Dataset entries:
=====
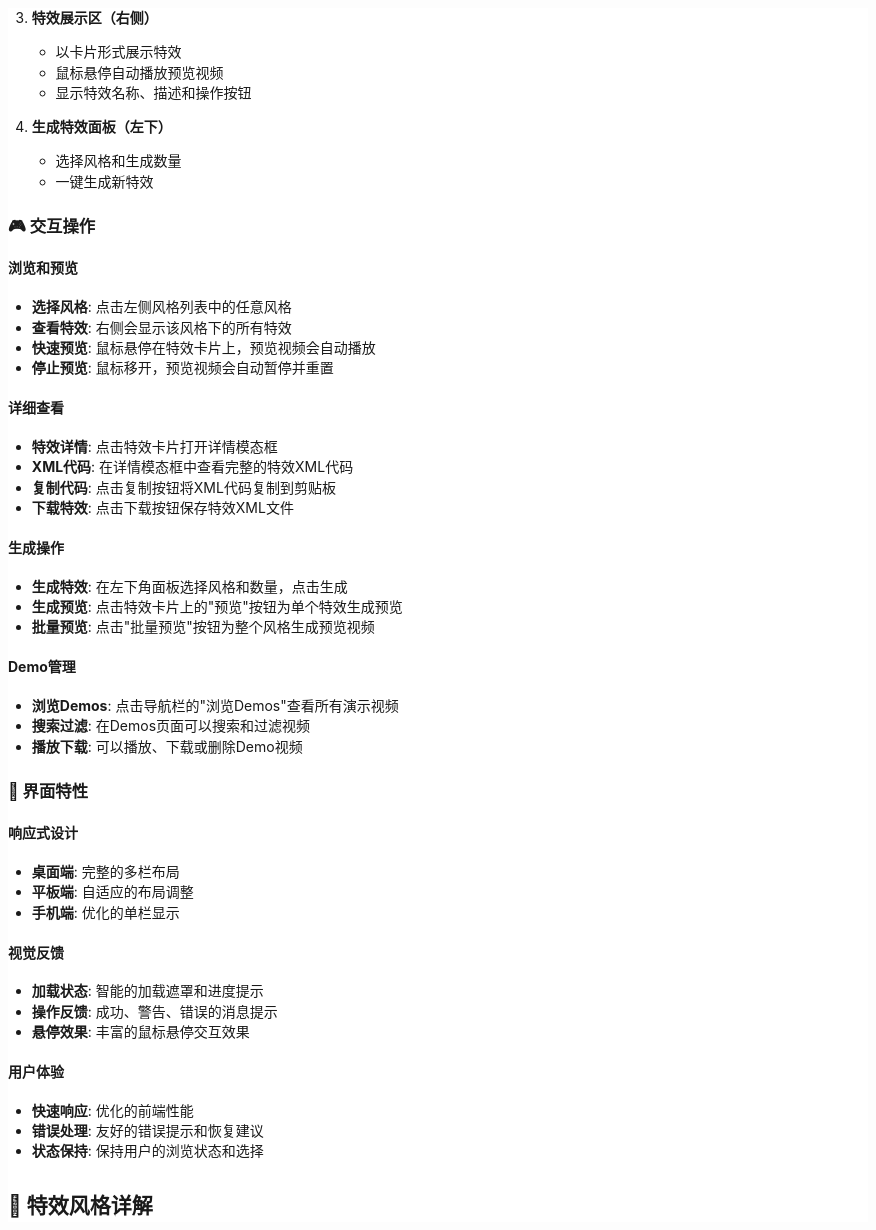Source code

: 3. **特效展示区（右侧）**
   - 以卡片形式展示特效
   - 鼠标悬停自动播放预览视频
   - 显示特效名称、描述和操作按钮

4. **生成特效面板（左下）**
   - 选择风格和生成数量
   - 一键生成新特效

### 🎮 交互操作

#### 浏览和预览
- **选择风格**: 点击左侧风格列表中的任意风格
- **查看特效**: 右侧会显示该风格下的所有特效
- **快速预览**: 鼠标悬停在特效卡片上，预览视频会自动播放
- **停止预览**: 鼠标移开，预览视频会自动暂停并重置

#### 详细查看
- **特效详情**: 点击特效卡片打开详情模态框
- **XML代码**: 在详情模态框中查看完整的特效XML代码
- **复制代码**: 点击复制按钮将XML代码复制到剪贴板
- **下载特效**: 点击下载按钮保存特效XML文件

#### 生成操作
- **生成特效**: 在左下角面板选择风格和数量，点击生成
- **生成预览**: 点击特效卡片上的"预览"按钮为单个特效生成预览
- **批量预览**: 点击"批量预览"按钮为整个风格生成预览视频

#### Demo管理
- **浏览Demos**: 点击导航栏的"浏览Demos"查看所有演示视频
- **搜索过滤**: 在Demos页面可以搜索和过滤视频
- **播放下载**: 可以播放、下载或删除Demo视频

### 🎨 界面特性

#### 响应式设计
- **桌面端**: 完整的多栏布局
- **平板端**: 自适应的布局调整
- **手机端**: 优化的单栏显示

#### 视觉反馈
- **加载状态**: 智能的加载遮罩和进度提示
- **操作反馈**: 成功、警告、错误的消息提示
- **悬停效果**: 丰富的鼠标悬停交互效果

#### 用户体验
- **快速响应**: 优化的前端性能
- **错误处理**: 友好的错误提示和恢复建议
- **状态保持**: 保持用户的浏览状态和选择

## 🎨 特效风格详解
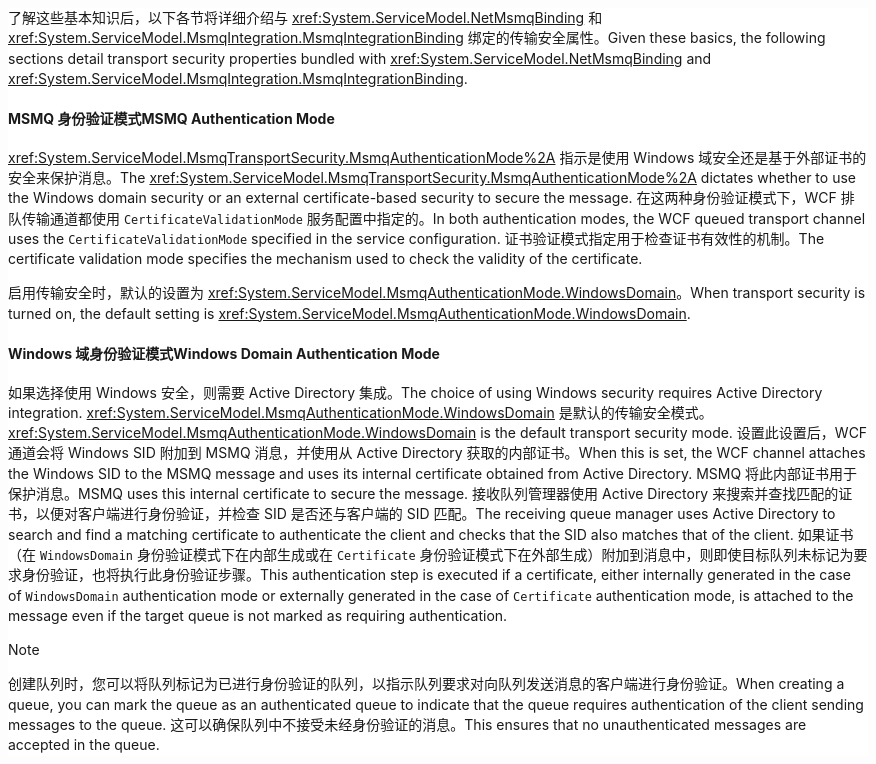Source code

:  <span data-ttu-id="72f0f-129">了解这些基本知识后，以下各节将详细介绍与 <xref:System.ServiceModel.NetMsmqBinding> 和 <xref:System.ServiceModel.MsmqIntegration.MsmqIntegrationBinding> 绑定的传输安全属性。</span><span class="sxs-lookup"><span data-stu-id="72f0f-129">Given these basics, the following sections detail transport security properties bundled with <xref:System.ServiceModel.NetMsmqBinding> and <xref:System.ServiceModel.MsmqIntegration.MsmqIntegrationBinding>.</span></span>  
  
#### <a name="msmq-authentication-mode"></a><span data-ttu-id="72f0f-130">MSMQ 身份验证模式</span><span class="sxs-lookup"><span data-stu-id="72f0f-130">MSMQ Authentication Mode</span></span>  

 <span data-ttu-id="72f0f-131"><xref:System.ServiceModel.MsmqTransportSecurity.MsmqAuthenticationMode%2A> 指示是使用 Windows 域安全还是基于外部证书的安全来保护消息。</span><span class="sxs-lookup"><span data-stu-id="72f0f-131">The <xref:System.ServiceModel.MsmqTransportSecurity.MsmqAuthenticationMode%2A> dictates whether to use the Windows domain security or an external certificate-based security to secure the message.</span></span> <span data-ttu-id="72f0f-132">在这两种身份验证模式下，WCF 排队传输通道都使用 `CertificateValidationMode` 服务配置中指定的。</span><span class="sxs-lookup"><span data-stu-id="72f0f-132">In both authentication modes, the WCF queued transport channel uses the `CertificateValidationMode` specified in the service configuration.</span></span> <span data-ttu-id="72f0f-133">证书验证模式指定用于检查证书有效性的机制。</span><span class="sxs-lookup"><span data-stu-id="72f0f-133">The certificate validation mode specifies the mechanism used to check the validity of the certificate.</span></span>  
  
 <span data-ttu-id="72f0f-134">启用传输安全时，默认的设置为 <xref:System.ServiceModel.MsmqAuthenticationMode.WindowsDomain>。</span><span class="sxs-lookup"><span data-stu-id="72f0f-134">When transport security is turned on, the default setting is <xref:System.ServiceModel.MsmqAuthenticationMode.WindowsDomain>.</span></span>  
  
#### <a name="windows-domain-authentication-mode"></a><span data-ttu-id="72f0f-135">Windows 域身份验证模式</span><span class="sxs-lookup"><span data-stu-id="72f0f-135">Windows Domain Authentication Mode</span></span>  

 <span data-ttu-id="72f0f-136">如果选择使用 Windows 安全，则需要 Active Directory 集成。</span><span class="sxs-lookup"><span data-stu-id="72f0f-136">The choice of using Windows security requires Active Directory integration.</span></span> <span data-ttu-id="72f0f-137"><xref:System.ServiceModel.MsmqAuthenticationMode.WindowsDomain> 是默认的传输安全模式。</span><span class="sxs-lookup"><span data-stu-id="72f0f-137"><xref:System.ServiceModel.MsmqAuthenticationMode.WindowsDomain> is the default transport security mode.</span></span> <span data-ttu-id="72f0f-138">设置此设置后，WCF 通道会将 Windows SID 附加到 MSMQ 消息，并使用从 Active Directory 获取的内部证书。</span><span class="sxs-lookup"><span data-stu-id="72f0f-138">When this is set, the WCF channel attaches the Windows SID to the MSMQ message and uses its internal certificate obtained from Active Directory.</span></span> <span data-ttu-id="72f0f-139">MSMQ 将此内部证书用于保护消息。</span><span class="sxs-lookup"><span data-stu-id="72f0f-139">MSMQ uses this internal certificate to secure the message.</span></span> <span data-ttu-id="72f0f-140">接收队列管理器使用 Active Directory 来搜索并查找匹配的证书，以便对客户端进行身份验证，并检查 SID 是否还与客户端的 SID 匹配。</span><span class="sxs-lookup"><span data-stu-id="72f0f-140">The receiving queue manager uses Active Directory to search and find a matching certificate to authenticate the client and checks that the SID also matches that of the client.</span></span> <span data-ttu-id="72f0f-141">如果证书（在 `WindowsDomain` 身份验证模式下在内部生成或在 `Certificate` 身份验证模式下在外部生成）附加到消息中，则即使目标队列未标记为要求身份验证，也将执行此身份验证步骤。</span><span class="sxs-lookup"><span data-stu-id="72f0f-141">This authentication step is executed if a certificate, either internally generated in the case of `WindowsDomain` authentication mode or externally generated in the case of `Certificate` authentication mode, is attached to the message even if the target queue is not marked as requiring authentication.</span></span>  
  
> [!NOTE]
> <span data-ttu-id="72f0f-142">创建队列时，您可以将队列标记为已进行身份验证的队列，以指示队列要求对向队列发送消息的客户端进行身份验证。</span><span class="sxs-lookup"><span data-stu-id="72f0f-142">When creating a queue, you can mark the queue as an authenticated queue to indicate that the queue requires authentication of the client sending messages to the queue.</span></span> <span data-ttu-id="72f0f-143">这可以确保队列中不接受未经身份验证的消息。</span><span class="sxs-lookup"><span data-stu-id="72f0f-143">This ensures that no unauthenticated messages are accepted in the queue.</span></span>  
  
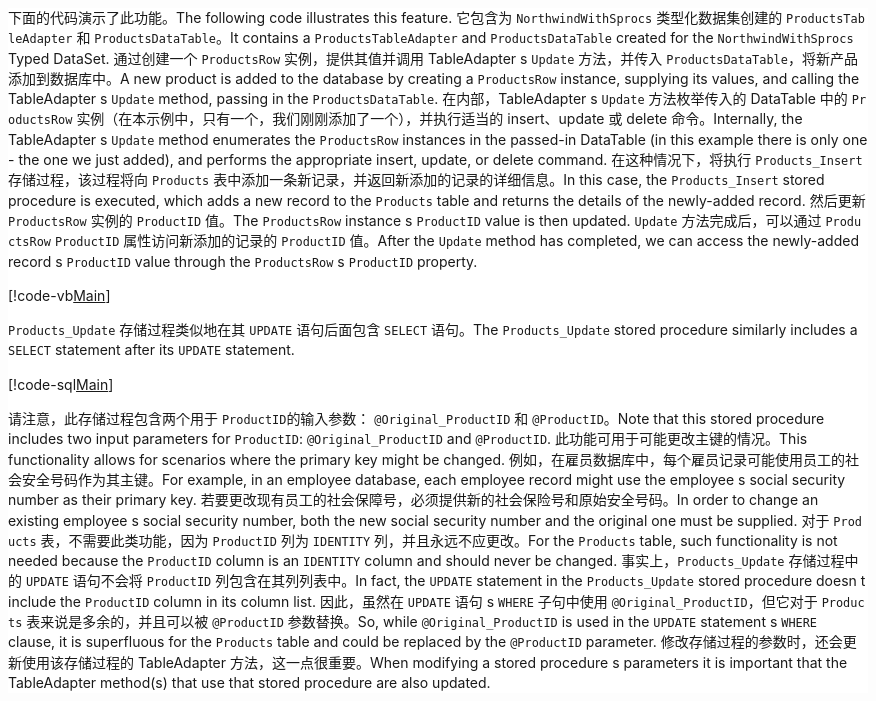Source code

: <span data-ttu-id="2cfc3-236">下面的代码演示了此功能。</span><span class="sxs-lookup"><span data-stu-id="2cfc3-236">The following code illustrates this feature.</span></span> <span data-ttu-id="2cfc3-237">它包含为 `NorthwindWithSprocs` 类型化数据集创建的 `ProductsTableAdapter` 和 `ProductsDataTable`。</span><span class="sxs-lookup"><span data-stu-id="2cfc3-237">It contains a `ProductsTableAdapter` and `ProductsDataTable` created for the `NorthwindWithSprocs` Typed DataSet.</span></span> <span data-ttu-id="2cfc3-238">通过创建一个 `ProductsRow` 实例，提供其值并调用 TableAdapter s `Update` 方法，并传入 `ProductsDataTable`，将新产品添加到数据库中。</span><span class="sxs-lookup"><span data-stu-id="2cfc3-238">A new product is added to the database by creating a `ProductsRow` instance, supplying its values, and calling the TableAdapter s `Update` method, passing in the `ProductsDataTable`.</span></span> <span data-ttu-id="2cfc3-239">在内部，TableAdapter s `Update` 方法枚举传入的 DataTable 中的 `ProductsRow` 实例（在本示例中，只有一个，我们刚刚添加了一个），并执行适当的 insert、update 或 delete 命令。</span><span class="sxs-lookup"><span data-stu-id="2cfc3-239">Internally, the TableAdapter s `Update` method enumerates the `ProductsRow` instances in the passed-in DataTable (in this example there is only one - the one we just added), and performs the appropriate insert, update, or delete command.</span></span> <span data-ttu-id="2cfc3-240">在这种情况下，将执行 `Products_Insert` 存储过程，该过程将向 `Products` 表中添加一条新记录，并返回新添加的记录的详细信息。</span><span class="sxs-lookup"><span data-stu-id="2cfc3-240">In this case, the `Products_Insert` stored procedure is executed, which adds a new record to the `Products` table and returns the details of the newly-added record.</span></span> <span data-ttu-id="2cfc3-241">然后更新 `ProductsRow` 实例的 `ProductID` 值。</span><span class="sxs-lookup"><span data-stu-id="2cfc3-241">The `ProductsRow` instance s `ProductID` value is then updated.</span></span> <span data-ttu-id="2cfc3-242">`Update` 方法完成后，可以通过 `ProductsRow` `ProductID` 属性访问新添加的记录的 `ProductID` 值。</span><span class="sxs-lookup"><span data-stu-id="2cfc3-242">After the `Update` method has completed, we can access the newly-added record s `ProductID` value through the `ProductsRow` s `ProductID` property.</span></span>

[!code-vb[Main](creating-new-stored-procedures-for-the-typed-dataset-s-tableadapters-vb/samples/sample6.vb)]

<span data-ttu-id="2cfc3-243">`Products_Update` 存储过程类似地在其 `UPDATE` 语句后面包含 `SELECT` 语句。</span><span class="sxs-lookup"><span data-stu-id="2cfc3-243">The `Products_Update` stored procedure similarly includes a `SELECT` statement after its `UPDATE` statement.</span></span>

[!code-sql[Main](creating-new-stored-procedures-for-the-typed-dataset-s-tableadapters-vb/samples/sample7.sql)]

<span data-ttu-id="2cfc3-244">请注意，此存储过程包含两个用于 `ProductID`的输入参数： `@Original_ProductID` 和 `@ProductID`。</span><span class="sxs-lookup"><span data-stu-id="2cfc3-244">Note that this stored procedure includes two input parameters for `ProductID`: `@Original_ProductID` and `@ProductID`.</span></span> <span data-ttu-id="2cfc3-245">此功能可用于可能更改主键的情况。</span><span class="sxs-lookup"><span data-stu-id="2cfc3-245">This functionality allows for scenarios where the primary key might be changed.</span></span> <span data-ttu-id="2cfc3-246">例如，在雇员数据库中，每个雇员记录可能使用员工的社会安全号码作为其主键。</span><span class="sxs-lookup"><span data-stu-id="2cfc3-246">For example, in an employee database, each employee record might use the employee s social security number as their primary key.</span></span> <span data-ttu-id="2cfc3-247">若要更改现有员工的社会保障号，必须提供新的社会保险号和原始安全号码。</span><span class="sxs-lookup"><span data-stu-id="2cfc3-247">In order to change an existing employee s social security number, both the new social security number and the original one must be supplied.</span></span> <span data-ttu-id="2cfc3-248">对于 `Products` 表，不需要此类功能，因为 `ProductID` 列为 `IDENTITY` 列，并且永远不应更改。</span><span class="sxs-lookup"><span data-stu-id="2cfc3-248">For the `Products` table, such functionality is not needed because the `ProductID` column is an `IDENTITY` column and should never be changed.</span></span> <span data-ttu-id="2cfc3-249">事实上，`Products_Update` 存储过程中的 `UPDATE` 语句不会将 `ProductID` 列包含在其列列表中。</span><span class="sxs-lookup"><span data-stu-id="2cfc3-249">In fact, the `UPDATE` statement in the `Products_Update` stored procedure doesn t include the `ProductID` column in its column list.</span></span> <span data-ttu-id="2cfc3-250">因此，虽然在 `UPDATE` 语句 s `WHERE` 子句中使用 `@Original_ProductID`，但它对于 `Products` 表来说是多余的，并且可以被 `@ProductID` 参数替换。</span><span class="sxs-lookup"><span data-stu-id="2cfc3-250">So, while `@Original_ProductID` is used in the `UPDATE` statement s `WHERE` clause, it is superfluous for the `Products` table and could be replaced by the `@ProductID` parameter.</span></span> <span data-ttu-id="2cfc3-251">修改存储过程的参数时，还会更新使用该存储过程的 TableAdapter 方法，这一点很重要。</span><span class="sxs-lookup"><span data-stu-id="2cfc3-251">When modifying a stored procedure s parameters it is important that the TableAdapter method(s) that use that stored procedure are also updated.</span></span>
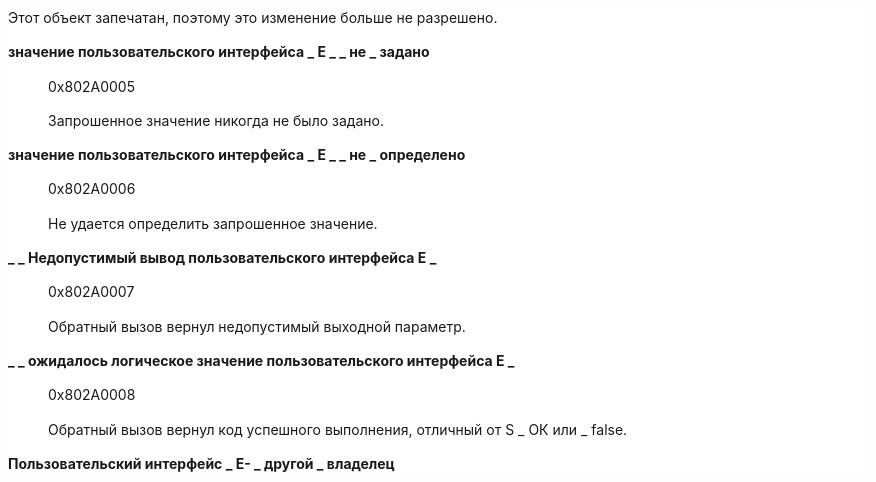 

Этот объект запечатан, поэтому это изменение больше не разрешено.


</dt> </dl> </dd> <dt>

<span id="UI_E_VALUE_NOT_SET"></span><span id="ui_e_value_not_set"></span>**значение пользовательского интерфейса \_ E \_ \_ не \_ задано**
</dt> <dd> <dl> <dt>

0x802A0005
</dt> <dt>



Запрошенное значение никогда не было задано.


</dt> </dl> </dd> <dt>

<span id="UI_E_VALUE_NOT_DETERMINED"></span><span id="ui_e_value_not_determined"></span>**значение пользовательского интерфейса \_ E \_ \_ не \_ определено**
</dt> <dd> <dl> <dt>

0x802A0006
</dt> <dt>



Не удается определить запрошенное значение.


</dt> </dl> </dd> <dt>

<span id="UI_E_INVALID_OUTPUT"></span><span id="ui_e_invalid_output"></span>**\_ \_ Недопустимый вывод пользовательского интерфейса E \_**
</dt> <dd> <dl> <dt>

0x802A0007
</dt> <dt>



Обратный вызов вернул недопустимый выходной параметр.


</dt> </dl> </dd> <dt>

<span id="UI_E_BOOLEAN_EXPECTED"></span><span id="ui_e_boolean_expected"></span>**\_ \_ ожидалось логическое значение пользовательского интерфейса E \_**
</dt> <dd> <dl> <dt>

0x802A0008
</dt> <dt>



Обратный вызов вернул код успешного выполнения, отличный от S \_ ОК или \_ false.


</dt> </dl> </dd> <dt>

<span id="UI_E_DIFFERENT_OWNER"></span><span id="ui_e_different_owner"></span>**Пользовательский интерфейс \_ E- \_ другой \_ владелец**
</dt> <dd> <dl> <dt>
=====
**WHAT THIS TASK INVOLVES**
Quote the data above exactly from the line with "- **悬停效果**: 丰富的鼠标悬停交互效果" to the line with "these basics, the", both ends counted, and nothing else. Pictures don't go in.

**OUTPUT FOR THIS EXERCISE**
- **悬停效果**: 丰富的鼠标悬停交互效果

#### 用户体验
- **快速响应**: 优化的前端性能
- **错误处理**: 友好的错误提示和恢复建议
- **状态保持**: 保持用户的浏览状态和选择

## 🎨 特效风格详解
Source code

:  <span data-ttu-id="72f0f-129">了解这些基本知识后，以下各节将详细介绍与 <xref:System.ServiceModel.NetMsmqBinding> 和 <xref:System.ServiceModel.MsmqIntegration.MsmqIntegrationBinding> 绑定的传输安全属性。</span><span class="sxs-lookup"><span data-stu-id="72f0f-129">Given these basics, the following sections detail transport security properties bundled with <xref:System.ServiceModel.NetMsmqBinding> and <xref:System.ServiceModel.MsmqIntegration.MsmqIntegrationBinding>.</span></span>  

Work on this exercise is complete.